La Cité du Vin

The Kings Arms in Askrigg was the real name of the pub we used as The Drovers Arms in All Creatures Great and Small. I returned there seven years ago when I was writing a feature for the Mail on Sunday. I ordered a glass of red wine and sat alone, deep in reflection. In the days when it was the Drover’s Arms, late 1930s to 1940s, it certainly wouldn’t have served red wine by the glass!

I remember my very first bout of filming for the television series All Creatures Great and Small, it was autumn, late seventies. The three actors playing the leading roles of the vets in a Yorkshire practice had already been on location for a week or two. It was about then that I arrived in Richmond to complete the quartet of players. Although we didn’t know it at the time, we were to continue working together very happily for many years.
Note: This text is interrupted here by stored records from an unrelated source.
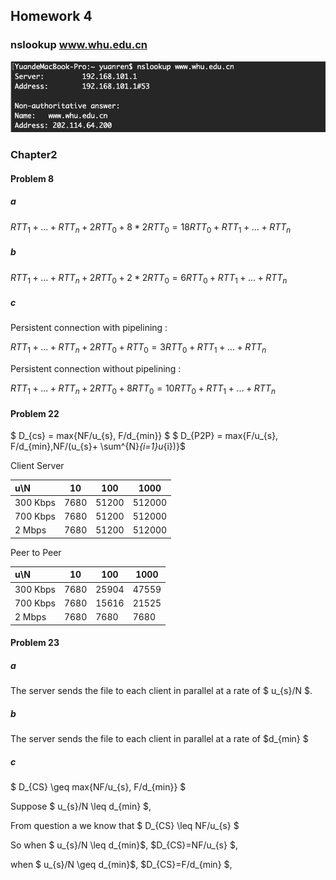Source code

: ## Homework 4

### nslookup www.whu.edu.cn 

![homework4_nslookup](https://github.com/sumAllie/distributedNetwork/blob/master/Homework/homework4/homework4_nslookup.png)



### Chapter2

#### Problem 8

##### a

$RTT_{1} + ... + RTT_{n} + 2RTT_{0} + 8*2 RTT_{0}
= 18RTT_{0} + RTT_{1} + ... + RTT_{n}$

##### b

$RTT_{1} + ... + RTT_{n} + 2RTT_{0} + 2*2 RTT_{0}
= 6RTT_{0} + RTT_{1} + ... + RTT_{n}$

##### c

Persistent connection with pipelining : 

$RTT_{1} + ... + RTT_{n} + 2RTT_{0} + RTT_{0}
= 3RTT_{0} + RTT_{1} + ... + RTT_{n}$

Persistent connection without pipelining : 

$RTT_{1} + ... + RTT_{n} + 2RTT_{0} + 8RTT_{0}= 10RTT_{0} + RTT_{1} + ... + RTT_{n}$

#### Problem 22

$ D_{cs} = max\{NF/u_{s}, F/d_{min}\} $
$ D_{P2P} = max\{F/u_{s}, F/d_{min},NF/(u_{s}+ \sum^{N}_{i=1}u_{i})\}$ 



Client Server 

| u\N      | 10   | 100   | 1000   |
| :------- | ---- | ----- | ------ |
| 300 Kbps | 7680 | 51200 | 512000 |
| 700 Kbps | 7680 | 51200 | 512000 |
| 2 Mbps   | 7680 | 51200 | 512000 |



Peer to Peer

| u\N      | 10   | 100   | 1000  |
| :------- | ---- | ----- | ----- |
| 300 Kbps | 7680 | 25904 | 47559 |
| 700 Kbps | 7680 | 15616 | 21525 |
| 2 Mbps   | 7680 | 7680  | 7680  |



####  Problem 23

##### a

The server sends the file to each client in parallel at a rate of $ u_{s}/N $.

##### b

The server sends the file to each client in parallel at a rate of $d_{min} $

##### c

$ D_{CS} \geq max\{NF/u_{s}, F/d_{min}\} $

Suppose $ u_{s}/N \leq d_{min} $,

From question a we know that $ D_{CS} \leq NF/u_{s} $

So when $ u_{s}/N \leq d_{min}$, $D_{CS}=NF/u_{s} $,

when $ u_{s}/N \geq d_{min}$, $D_{CS}=F/d_{min} $,

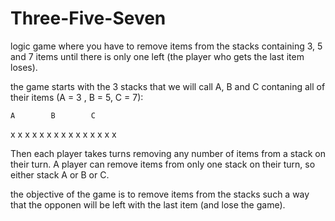# Three-Five-Seven
logic game where you have to remove items from the stacks containing 3, 5 and 7 items until there is only one left (the player who gets the last item loses).

the game starts with the 3 stacks that we will call A, B and C contaning all of their items (A = 3 , B = 5, C = 7):

    A        B        C
   x x     x x x    x x x x
   x       x x      x x x
 
 Then each player takes turns removing any number of items from a stack on their turn. A player can remove items from only one stack on their turn, so either stack A or B or C. 
 
 the objective of the game is to remove items from the stacks such a way that the opponen will be left with the last item (and lose the game).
To celebrate our newly-bonded foursome, Robert Hardy, the wonderful late Robert Hardy, threw a dinner party at his hotel, the Punchbowl Inn, Swaledale. The hunting season had just opened and the grouse were delivered to the table almost fresh from the fields. I was a little horrified, partially because, during those years, I was a vegetarian.

Up until that time, I had been an impoverished actress living from job to job, praying a role would fall into my lap so that I could cover the next electricity or telephone bill. Robert Hardy’s dinner party was lavish, certainly by my standards. I can see him now – (to his close friends, he was Tim, not Robert) – at the head of the table relishing every second of the evening, ordering this and that with gusto and taking great care to make sure that the wines were the ideal companions to each course. He called for two bottles of ‘claret’ to accompany the main plate. I think I can honestly say I had never heard of ‘claret’, or if I had, I could not have said which or what wine, or range of wines, it described. I would not have dreamed of asking because I was too awestruck by the company and the splendour of the occasion and because I thought it would be expected of me to know such details.

I have since learned that the notion of ‘claret’ is a very English one and refers to red Bordeaux wines.